WORK ORDER: Edit the records below so that every "test chart" reads "test pattern", leaving everything else unchanged.

(TASK INPUTS begins)

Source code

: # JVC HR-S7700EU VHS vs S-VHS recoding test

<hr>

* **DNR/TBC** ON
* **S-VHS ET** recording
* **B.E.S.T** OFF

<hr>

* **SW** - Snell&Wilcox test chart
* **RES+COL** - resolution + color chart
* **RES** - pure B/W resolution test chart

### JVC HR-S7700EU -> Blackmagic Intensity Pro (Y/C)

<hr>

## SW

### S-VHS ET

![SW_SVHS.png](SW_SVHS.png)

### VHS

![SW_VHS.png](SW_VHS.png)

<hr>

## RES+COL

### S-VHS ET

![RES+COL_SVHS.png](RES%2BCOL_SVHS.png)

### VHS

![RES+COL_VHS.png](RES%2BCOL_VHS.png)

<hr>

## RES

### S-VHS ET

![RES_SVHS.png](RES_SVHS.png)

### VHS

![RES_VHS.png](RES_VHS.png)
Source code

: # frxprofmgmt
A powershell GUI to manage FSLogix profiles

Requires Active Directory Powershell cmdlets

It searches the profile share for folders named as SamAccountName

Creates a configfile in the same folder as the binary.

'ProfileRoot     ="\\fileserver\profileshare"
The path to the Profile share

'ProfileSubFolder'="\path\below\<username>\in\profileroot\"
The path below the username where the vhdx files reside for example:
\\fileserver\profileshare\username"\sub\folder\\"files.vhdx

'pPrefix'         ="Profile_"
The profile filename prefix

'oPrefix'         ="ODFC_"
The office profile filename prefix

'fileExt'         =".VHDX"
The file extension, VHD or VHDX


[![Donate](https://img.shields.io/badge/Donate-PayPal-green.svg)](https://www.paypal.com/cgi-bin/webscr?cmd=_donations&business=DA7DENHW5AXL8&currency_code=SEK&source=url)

(TASK INPUTS ends)

RESPONSE BELOW:
Source code

: # JVC HR-S7700EU VHS vs S-VHS recoding test

<hr>

* **DNR/TBC** ON
* **S-VHS ET** recording
* **B.E.S.T** OFF

<hr>

* **SW** - Snell&Wilcox test pattern
* **RES+COL** - resolution + color chart
* **RES** - pure B/W resolution test pattern

### JVC HR-S7700EU -> Blackmagic Intensity Pro (Y/C)

<hr>

## SW

### S-VHS ET

![SW_SVHS.png](SW_SVHS.png)

### VHS

![SW_VHS.png](SW_VHS.png)

<hr>

## RES+COL

### S-VHS ET

![RES+COL_SVHS.png](RES%2BCOL_SVHS.png)

### VHS

![RES+COL_VHS.png](RES%2BCOL_VHS.png)

<hr>

## RES

### S-VHS ET

![RES_SVHS.png](RES_SVHS.png)

### VHS

![RES_VHS.png](RES_VHS.png)
Source code

: # frxprofmgmt
A powershell GUI to manage FSLogix profiles

Requires Active Directory Powershell cmdlets

It searches the profile share for folders named as SamAccountName

Creates a configfile in the same folder as the binary.

'ProfileRoot     ="\\fileserver\profileshare"
The path to the Profile share

'ProfileSubFolder'="\path\below\<username>\in\profileroot\"
The path below the username where the vhdx files reside for example:
\\fileserver\profileshare\username"\sub\folder\\"files.vhdx

'pPrefix'         ="Profile_"
The profile filename prefix

'oPrefix'         ="ODFC_"
The office profile filename prefix

'fileExt'         =".VHDX"
The file extension, VHD or VHDX


[![Donate](https://img.shields.io/badge/Donate-PayPal-green.svg)](https://www.paypal.com/cgi-bin/webscr?cmd=_donations&business=DA7DENHW5AXL8&currency_code=SEK&source=url)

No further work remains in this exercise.